PROBLEM DETAILS
For each line below that contains the word "korosi", make a copy.

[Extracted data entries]

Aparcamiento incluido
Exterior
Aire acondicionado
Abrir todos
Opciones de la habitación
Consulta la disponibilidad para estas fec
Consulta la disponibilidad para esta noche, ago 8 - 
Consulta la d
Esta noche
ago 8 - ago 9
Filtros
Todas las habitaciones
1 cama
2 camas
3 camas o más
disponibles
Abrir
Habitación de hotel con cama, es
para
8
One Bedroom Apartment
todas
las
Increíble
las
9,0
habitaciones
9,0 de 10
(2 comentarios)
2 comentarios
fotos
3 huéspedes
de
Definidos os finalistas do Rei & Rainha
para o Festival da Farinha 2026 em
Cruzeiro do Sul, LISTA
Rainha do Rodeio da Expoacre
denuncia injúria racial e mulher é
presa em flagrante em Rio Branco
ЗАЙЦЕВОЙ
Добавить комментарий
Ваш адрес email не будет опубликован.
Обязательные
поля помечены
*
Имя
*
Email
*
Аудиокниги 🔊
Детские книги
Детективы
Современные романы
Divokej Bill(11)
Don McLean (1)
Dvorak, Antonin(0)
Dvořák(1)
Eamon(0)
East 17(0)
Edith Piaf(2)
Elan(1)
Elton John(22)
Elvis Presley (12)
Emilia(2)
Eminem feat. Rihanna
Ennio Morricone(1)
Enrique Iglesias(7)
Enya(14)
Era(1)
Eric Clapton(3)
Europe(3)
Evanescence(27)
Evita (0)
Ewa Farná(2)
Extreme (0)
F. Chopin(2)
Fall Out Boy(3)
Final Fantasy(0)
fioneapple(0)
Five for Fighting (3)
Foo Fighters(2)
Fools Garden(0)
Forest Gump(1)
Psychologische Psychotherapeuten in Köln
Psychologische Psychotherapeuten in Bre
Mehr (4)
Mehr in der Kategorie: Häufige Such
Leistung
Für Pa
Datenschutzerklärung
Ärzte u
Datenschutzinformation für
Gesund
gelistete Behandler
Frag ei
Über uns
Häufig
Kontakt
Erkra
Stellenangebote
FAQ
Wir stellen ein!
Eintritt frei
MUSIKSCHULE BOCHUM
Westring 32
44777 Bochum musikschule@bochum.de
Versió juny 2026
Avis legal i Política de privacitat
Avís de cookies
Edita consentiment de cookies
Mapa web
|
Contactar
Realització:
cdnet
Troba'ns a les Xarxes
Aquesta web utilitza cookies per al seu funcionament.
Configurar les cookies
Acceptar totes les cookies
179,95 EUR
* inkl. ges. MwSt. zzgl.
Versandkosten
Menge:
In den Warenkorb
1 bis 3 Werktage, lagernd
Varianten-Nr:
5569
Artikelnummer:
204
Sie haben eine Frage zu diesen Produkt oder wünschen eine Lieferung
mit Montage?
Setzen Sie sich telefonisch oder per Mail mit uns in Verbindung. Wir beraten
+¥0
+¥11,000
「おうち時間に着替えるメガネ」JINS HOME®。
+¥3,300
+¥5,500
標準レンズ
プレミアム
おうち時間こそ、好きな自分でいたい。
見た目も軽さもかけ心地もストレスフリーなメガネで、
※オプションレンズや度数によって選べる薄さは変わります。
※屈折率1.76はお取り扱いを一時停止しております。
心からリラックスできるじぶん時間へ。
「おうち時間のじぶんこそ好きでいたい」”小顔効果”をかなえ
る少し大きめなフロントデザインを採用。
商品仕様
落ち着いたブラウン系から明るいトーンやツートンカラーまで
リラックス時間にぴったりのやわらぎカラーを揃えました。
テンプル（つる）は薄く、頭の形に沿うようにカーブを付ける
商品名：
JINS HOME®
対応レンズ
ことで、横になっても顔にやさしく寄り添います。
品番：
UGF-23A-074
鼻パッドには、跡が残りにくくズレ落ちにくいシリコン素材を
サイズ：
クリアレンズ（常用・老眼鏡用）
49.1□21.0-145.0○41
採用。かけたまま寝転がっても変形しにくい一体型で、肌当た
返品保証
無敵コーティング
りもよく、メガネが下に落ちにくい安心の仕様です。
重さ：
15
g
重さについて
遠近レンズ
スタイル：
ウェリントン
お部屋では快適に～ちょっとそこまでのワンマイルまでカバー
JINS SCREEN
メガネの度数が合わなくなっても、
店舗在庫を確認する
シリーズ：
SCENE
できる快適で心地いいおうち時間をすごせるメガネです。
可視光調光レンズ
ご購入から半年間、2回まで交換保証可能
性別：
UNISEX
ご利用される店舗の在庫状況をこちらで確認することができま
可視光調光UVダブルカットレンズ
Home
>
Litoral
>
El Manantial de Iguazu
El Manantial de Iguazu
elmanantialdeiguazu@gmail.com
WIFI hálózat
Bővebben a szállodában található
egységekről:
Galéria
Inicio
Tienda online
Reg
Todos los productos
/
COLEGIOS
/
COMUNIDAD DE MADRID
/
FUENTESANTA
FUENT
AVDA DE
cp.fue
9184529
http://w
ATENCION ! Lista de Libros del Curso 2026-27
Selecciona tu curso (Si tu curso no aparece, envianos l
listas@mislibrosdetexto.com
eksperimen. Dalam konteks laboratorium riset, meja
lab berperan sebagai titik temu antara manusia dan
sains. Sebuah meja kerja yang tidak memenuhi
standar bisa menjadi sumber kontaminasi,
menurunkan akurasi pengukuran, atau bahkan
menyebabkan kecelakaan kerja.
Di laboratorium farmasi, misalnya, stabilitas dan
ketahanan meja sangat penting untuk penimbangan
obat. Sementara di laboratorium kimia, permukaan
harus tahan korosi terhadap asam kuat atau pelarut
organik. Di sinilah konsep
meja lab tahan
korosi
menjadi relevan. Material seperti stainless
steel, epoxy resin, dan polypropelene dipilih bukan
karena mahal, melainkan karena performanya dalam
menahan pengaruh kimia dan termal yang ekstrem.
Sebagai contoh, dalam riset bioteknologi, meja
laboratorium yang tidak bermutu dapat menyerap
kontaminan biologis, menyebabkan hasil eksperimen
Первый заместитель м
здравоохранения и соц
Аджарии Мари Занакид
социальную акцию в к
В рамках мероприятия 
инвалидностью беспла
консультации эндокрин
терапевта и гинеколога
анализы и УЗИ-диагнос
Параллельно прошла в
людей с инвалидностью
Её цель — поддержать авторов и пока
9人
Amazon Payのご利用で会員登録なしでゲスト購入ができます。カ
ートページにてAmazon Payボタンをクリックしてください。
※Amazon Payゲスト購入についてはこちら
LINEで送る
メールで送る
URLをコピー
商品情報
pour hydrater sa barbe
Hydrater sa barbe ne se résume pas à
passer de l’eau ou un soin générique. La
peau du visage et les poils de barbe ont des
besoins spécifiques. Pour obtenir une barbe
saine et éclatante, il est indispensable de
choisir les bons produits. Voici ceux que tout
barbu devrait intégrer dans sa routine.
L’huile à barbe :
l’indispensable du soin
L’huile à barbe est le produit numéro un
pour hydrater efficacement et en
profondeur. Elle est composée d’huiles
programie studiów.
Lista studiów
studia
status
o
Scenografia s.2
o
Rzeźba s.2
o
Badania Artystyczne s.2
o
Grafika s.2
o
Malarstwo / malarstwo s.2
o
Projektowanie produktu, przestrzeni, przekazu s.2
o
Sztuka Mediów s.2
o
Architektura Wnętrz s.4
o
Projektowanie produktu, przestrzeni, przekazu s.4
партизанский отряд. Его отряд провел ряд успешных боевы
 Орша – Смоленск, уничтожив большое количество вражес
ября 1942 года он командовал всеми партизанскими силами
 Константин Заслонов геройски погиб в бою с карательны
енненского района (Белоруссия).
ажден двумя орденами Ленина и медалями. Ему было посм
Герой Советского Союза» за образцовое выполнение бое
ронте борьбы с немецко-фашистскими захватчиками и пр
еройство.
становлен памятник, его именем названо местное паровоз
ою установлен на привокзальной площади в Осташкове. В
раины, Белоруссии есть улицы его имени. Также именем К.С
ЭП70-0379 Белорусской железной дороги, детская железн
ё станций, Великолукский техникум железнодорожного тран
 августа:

ANSWER TO THE PROBLEM
harus tahan korosi terhadap asam kuat atau pelarut
korosi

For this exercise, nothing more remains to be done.